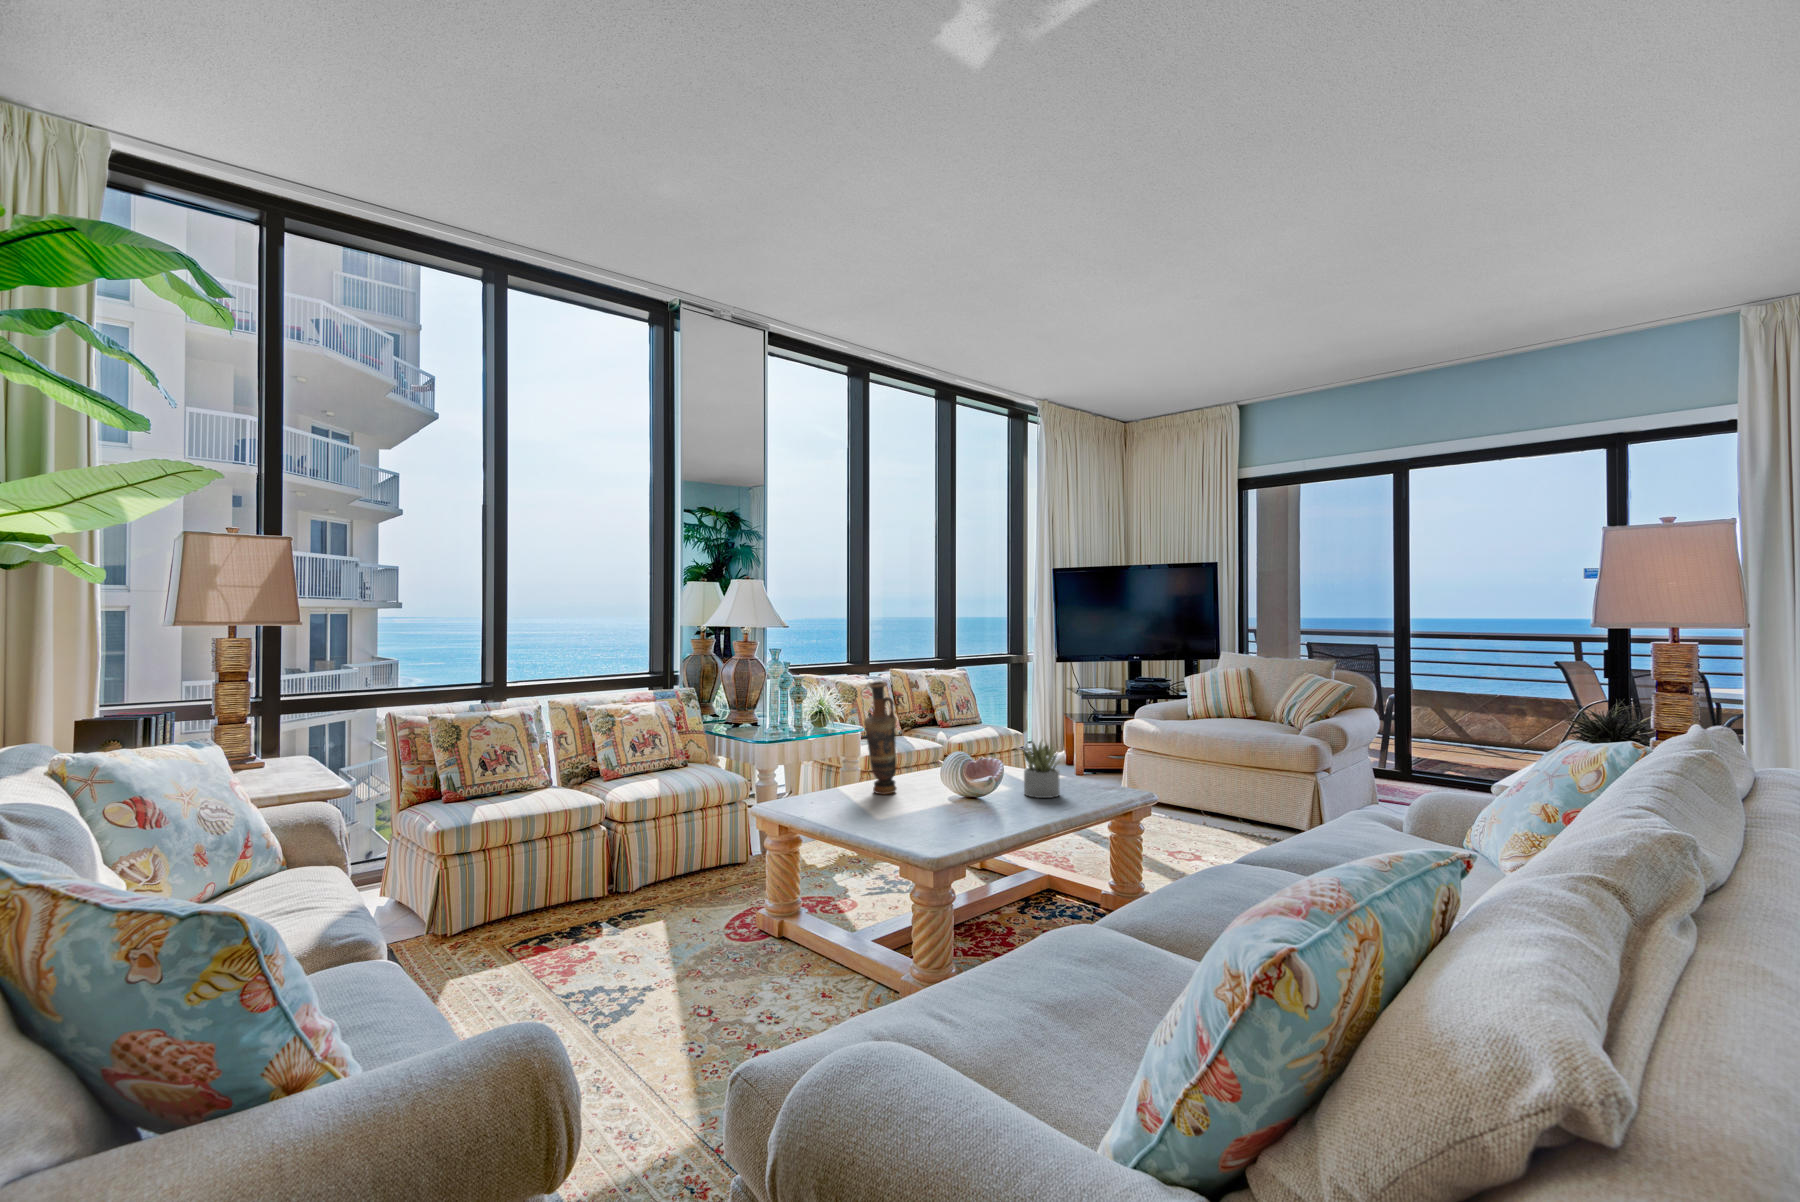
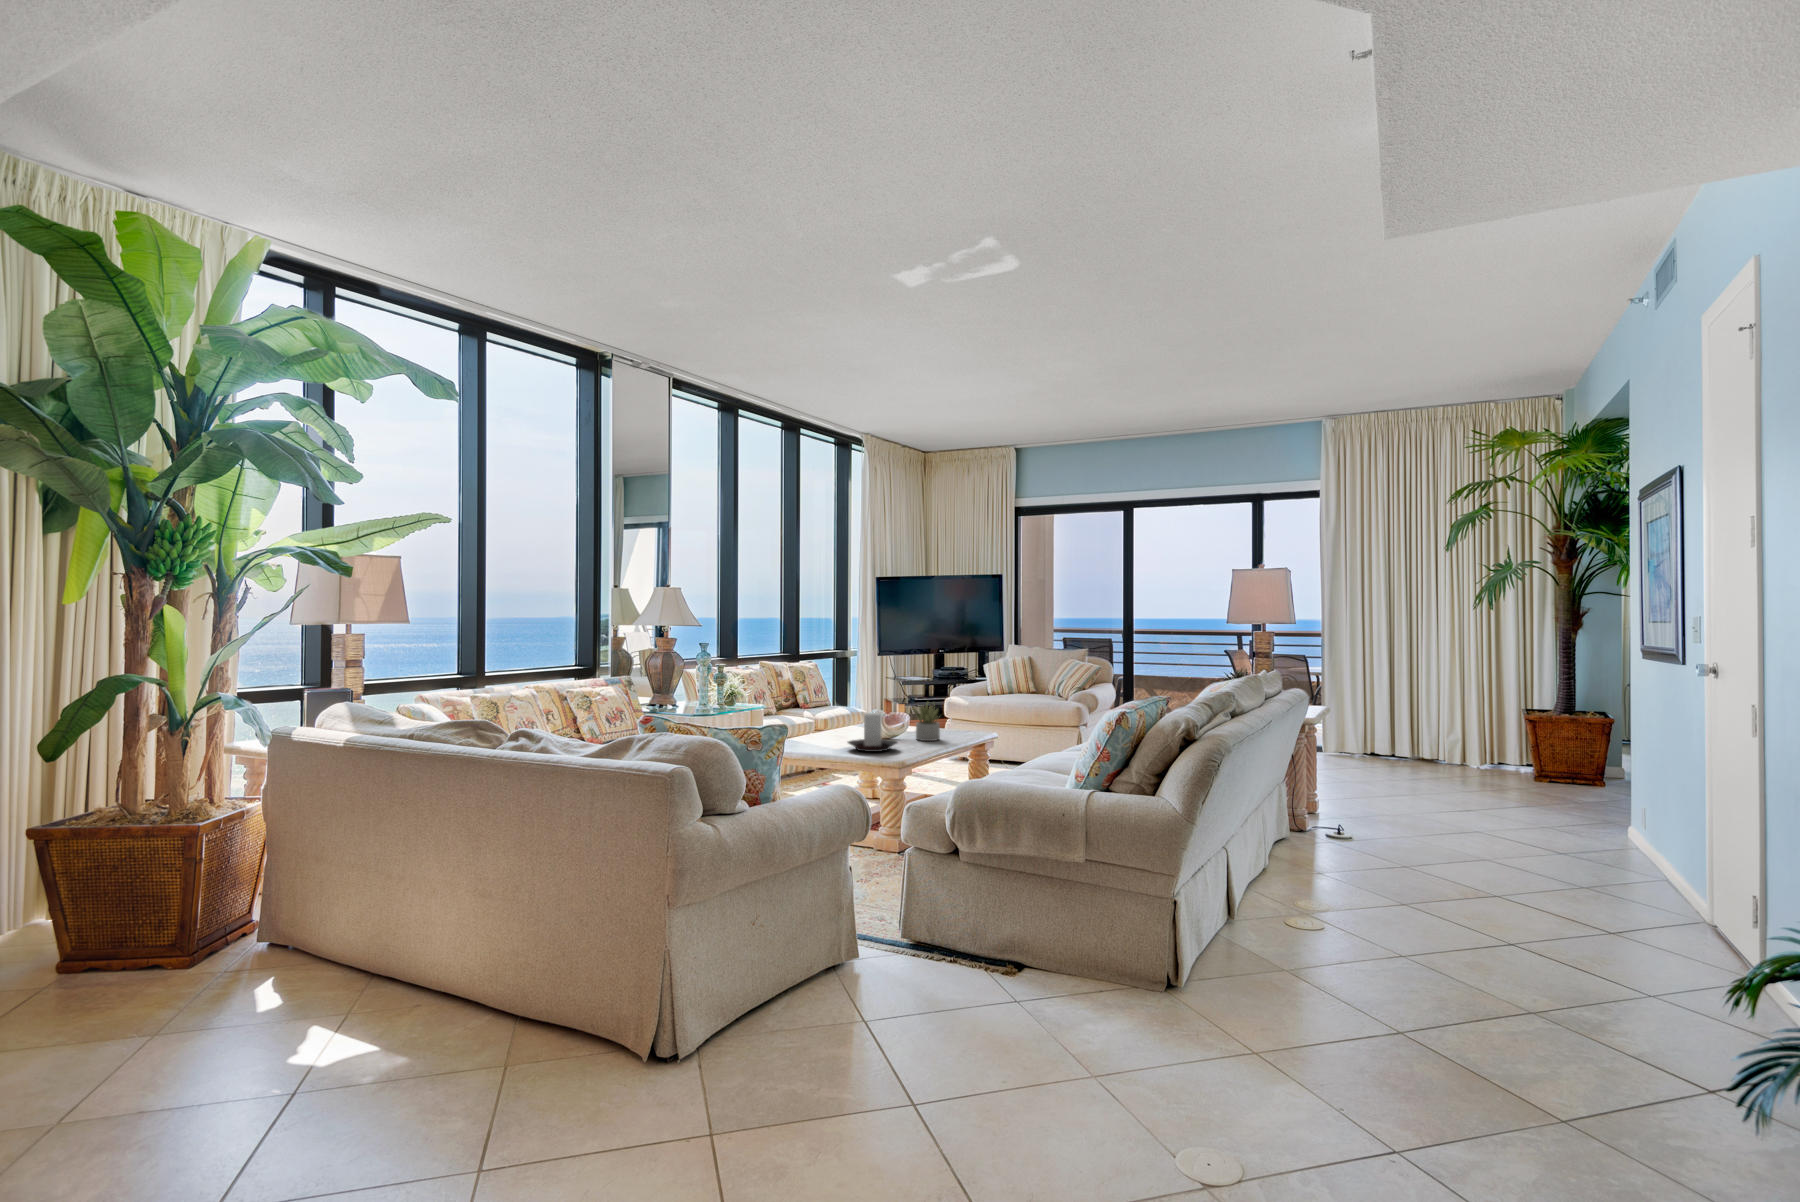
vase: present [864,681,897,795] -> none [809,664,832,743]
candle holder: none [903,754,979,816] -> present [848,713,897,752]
---*---
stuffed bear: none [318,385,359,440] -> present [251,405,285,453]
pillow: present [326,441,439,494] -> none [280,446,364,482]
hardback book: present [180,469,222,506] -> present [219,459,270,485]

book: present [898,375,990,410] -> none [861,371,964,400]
---*---
Copy, from the material, each line that holds the string "none".

Solution for this exercise -
vase: present [864,681,897,795] -> none [809,664,832,743]
candle holder: none [903,754,979,816] -> present [848,713,897,752]
stuffed bear: none [318,385,359,440] -> present [251,405,285,453]
pillow: present [326,441,439,494] -> none [280,446,364,482]
book: present [898,375,990,410] -> none [861,371,964,400]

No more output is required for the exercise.